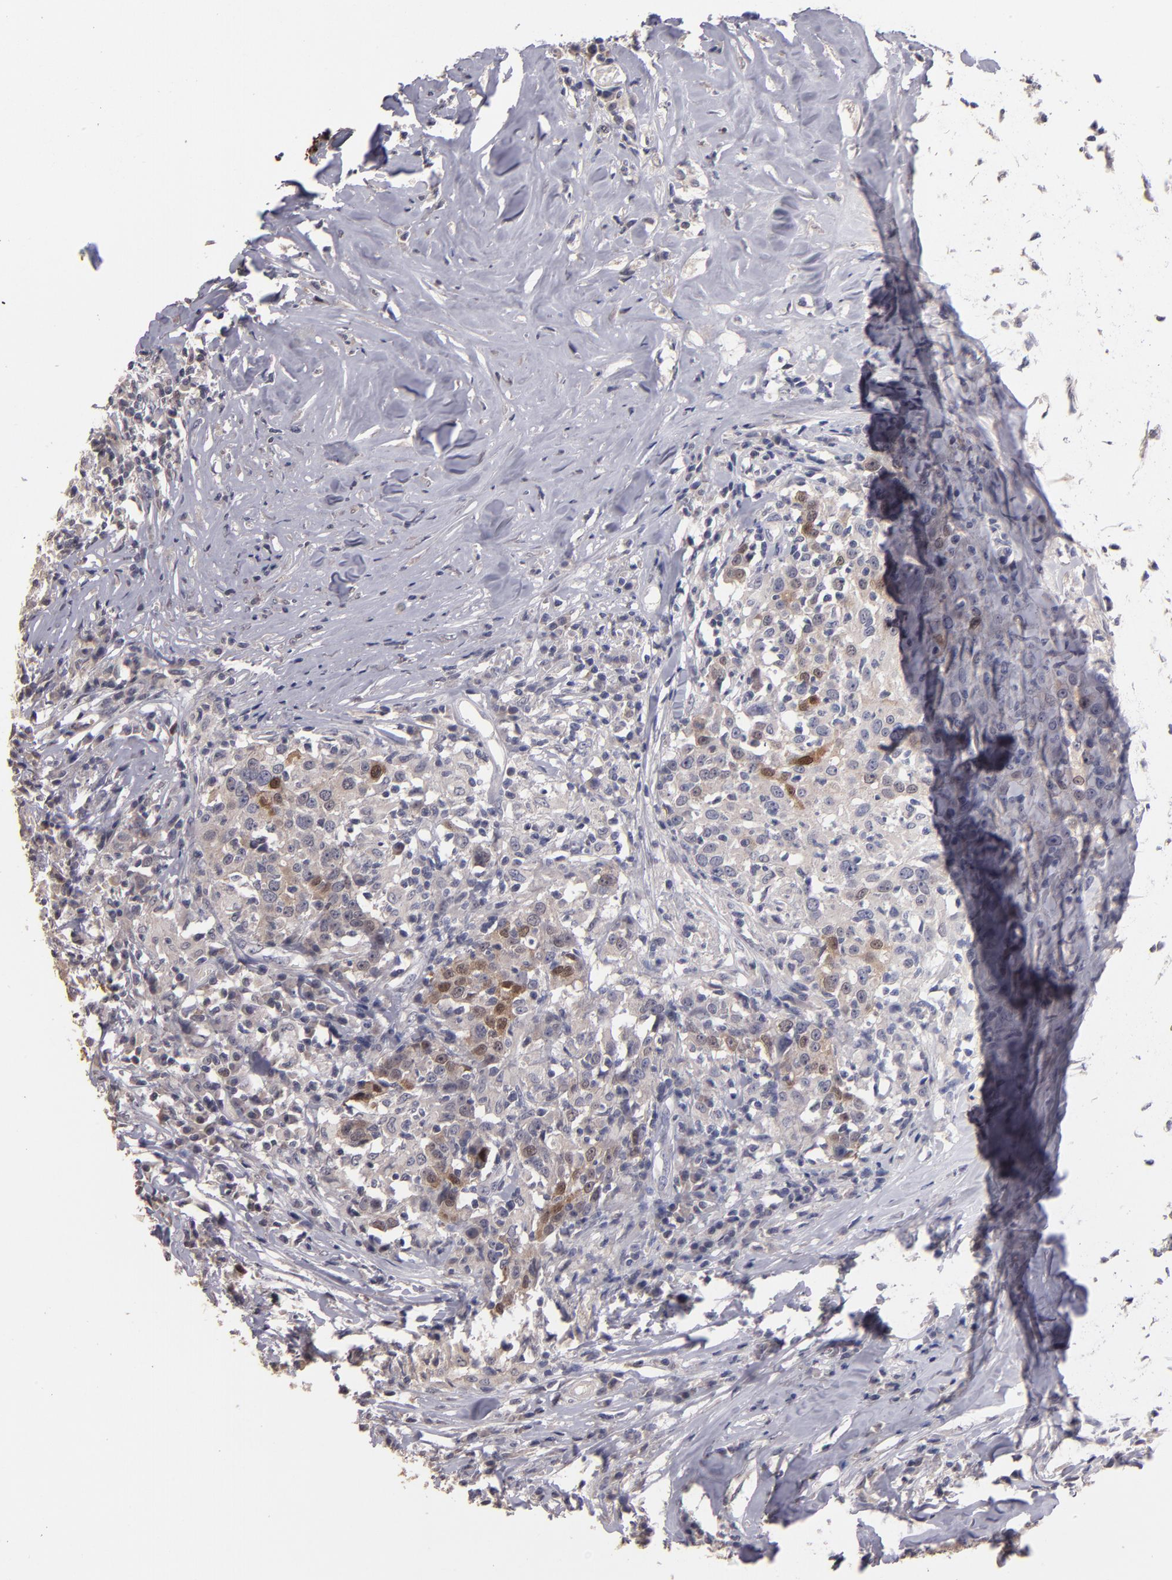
{"staining": {"intensity": "weak", "quantity": "<25%", "location": "cytoplasmic/membranous,nuclear"}, "tissue": "head and neck cancer", "cell_type": "Tumor cells", "image_type": "cancer", "snomed": [{"axis": "morphology", "description": "Adenocarcinoma, NOS"}, {"axis": "topography", "description": "Salivary gland"}, {"axis": "topography", "description": "Head-Neck"}], "caption": "Immunohistochemistry of human adenocarcinoma (head and neck) displays no staining in tumor cells.", "gene": "S100A1", "patient": {"sex": "female", "age": 65}}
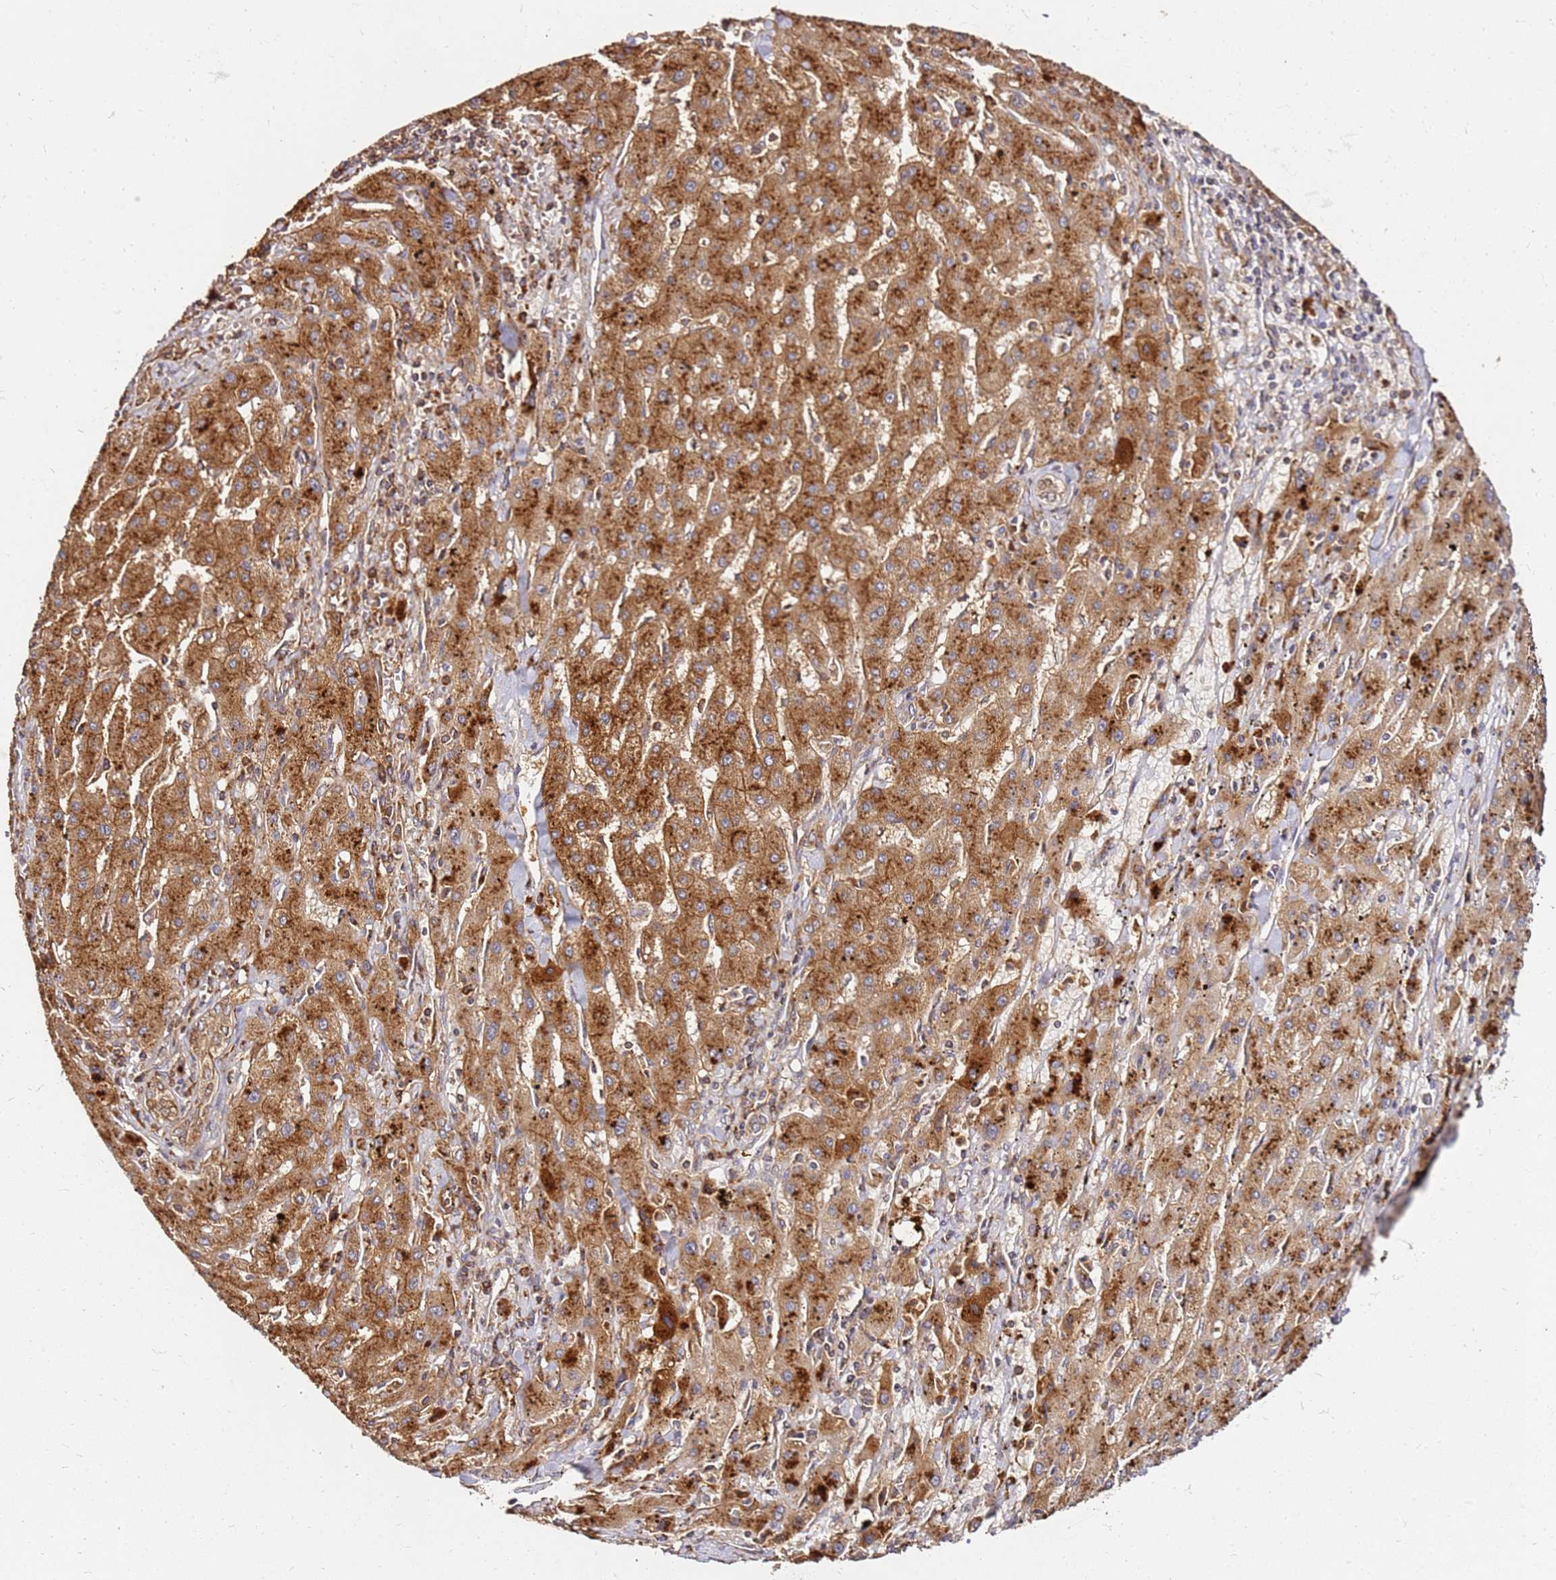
{"staining": {"intensity": "strong", "quantity": ">75%", "location": "cytoplasmic/membranous"}, "tissue": "liver cancer", "cell_type": "Tumor cells", "image_type": "cancer", "snomed": [{"axis": "morphology", "description": "Carcinoma, Hepatocellular, NOS"}, {"axis": "topography", "description": "Liver"}], "caption": "IHC of liver hepatocellular carcinoma demonstrates high levels of strong cytoplasmic/membranous staining in approximately >75% of tumor cells.", "gene": "DVL3", "patient": {"sex": "male", "age": 72}}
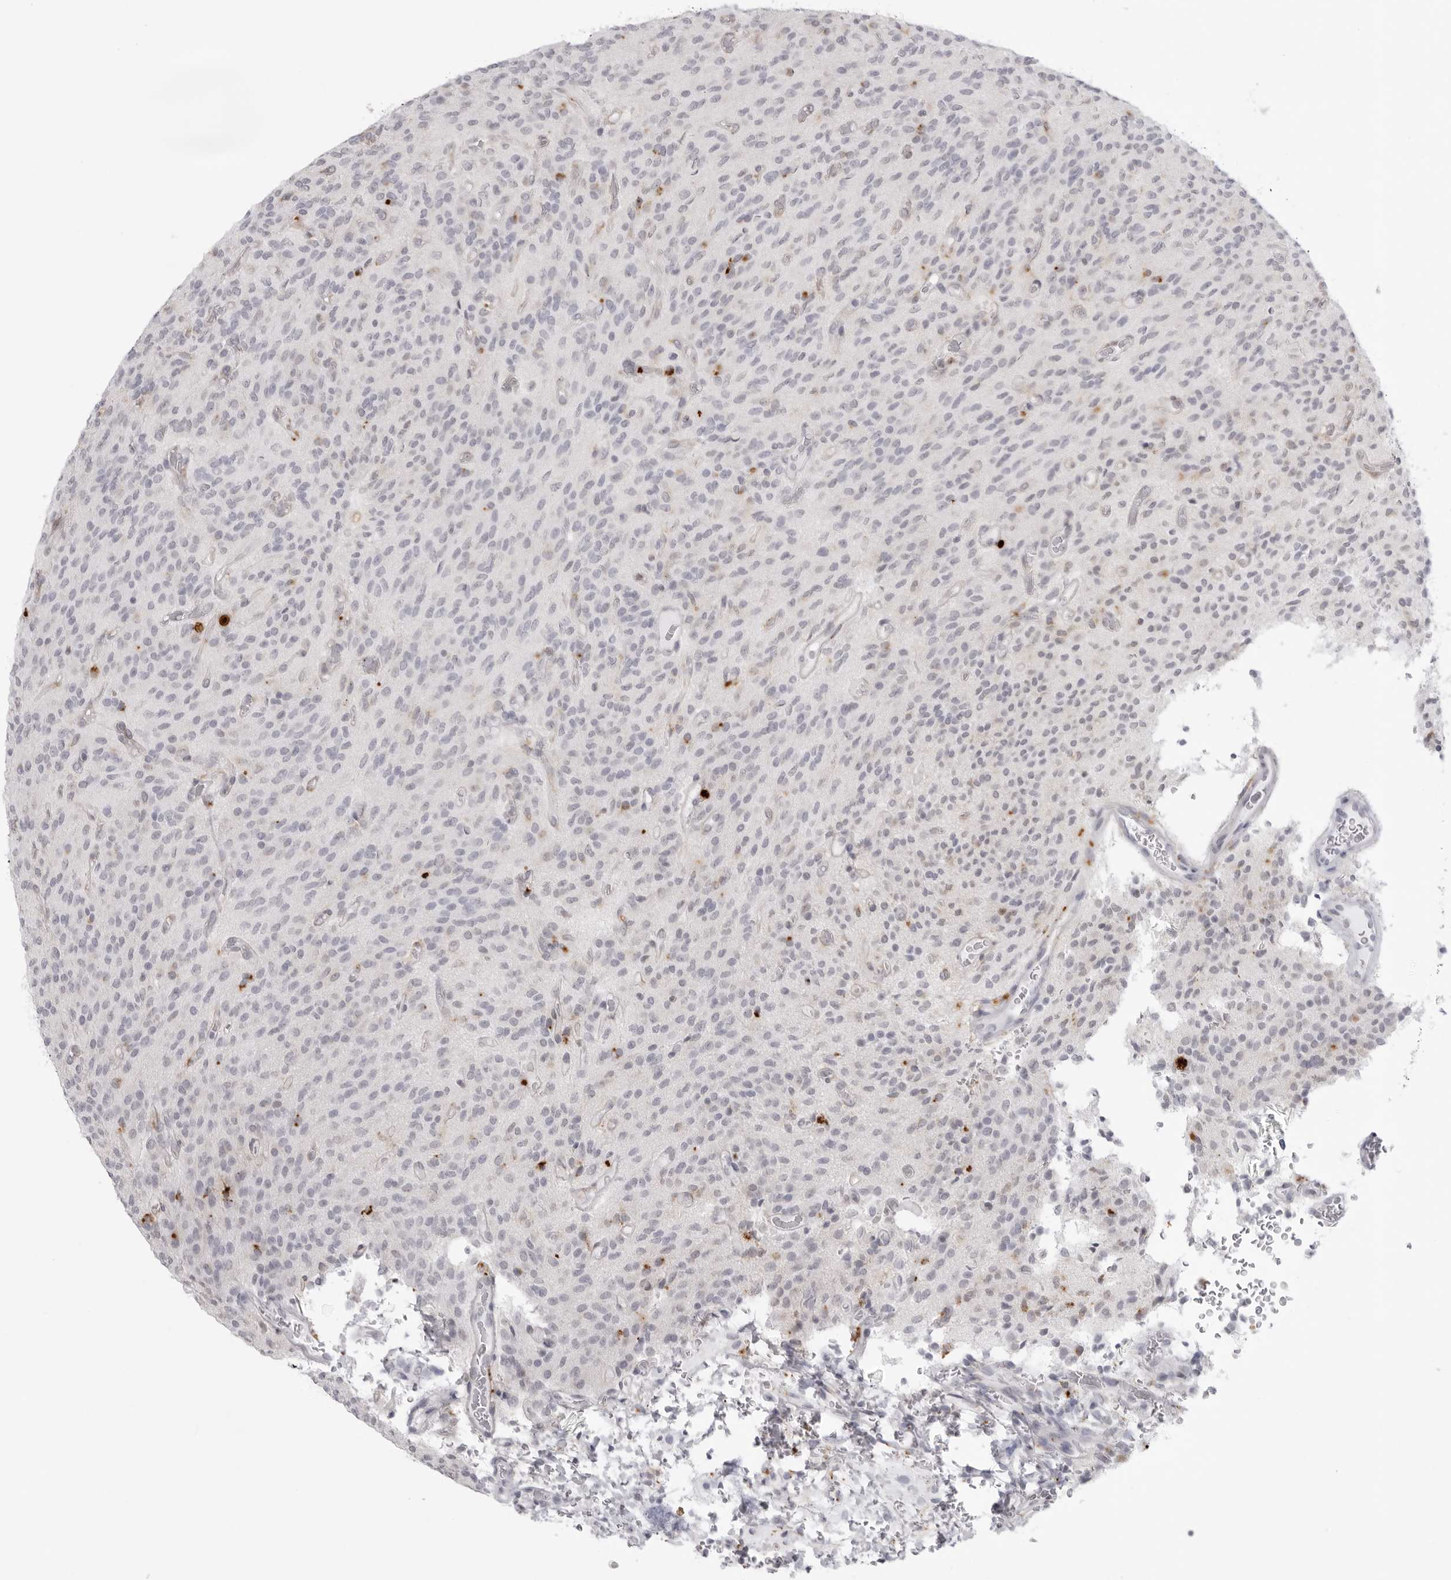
{"staining": {"intensity": "negative", "quantity": "none", "location": "none"}, "tissue": "glioma", "cell_type": "Tumor cells", "image_type": "cancer", "snomed": [{"axis": "morphology", "description": "Glioma, malignant, High grade"}, {"axis": "topography", "description": "Brain"}], "caption": "There is no significant expression in tumor cells of high-grade glioma (malignant).", "gene": "IL25", "patient": {"sex": "male", "age": 34}}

----------

THE PROBLEM:
An exact copy is needed of the lines running from the one containing "of liver hepatocellular" through the last line of the material, and of no others; pictures stay out.

RESULT OF THE EXERCISE:
{"staining": {"intensity": "strong", "quantity": ">75%", "location": "cytoplasmic/membranous"}, "tissue": "liver cancer", "cell_type": "Tumor cells", "image_type": "cancer", "snomed": [{"axis": "morphology", "description": "Carcinoma, Hepatocellular, NOS"}, {"axis": "topography", "description": "Liver"}], "caption": "IHC of liver hepatocellular carcinoma demonstrates high levels of strong cytoplasmic/membranous staining in approximately >75% of tumor cells.", "gene": "DVL3", "patient": {"sex": "male", "age": 72}}
{"staining": {"intensity": "negative", "quantity": "none", "location": "none"}, "tissue": "glioma", "cell_type": "Tumor cells", "image_type": "cancer", "snomed": [{"axis": "morphology", "description": "Glioma, malignant, High grade"}, {"axis": "topography", "description": "Brain"}], "caption": "There is no significant expression in tumor cells of high-grade glioma (malignant).", "gene": "IL25", "patient": {"sex": "male", "age": 34}}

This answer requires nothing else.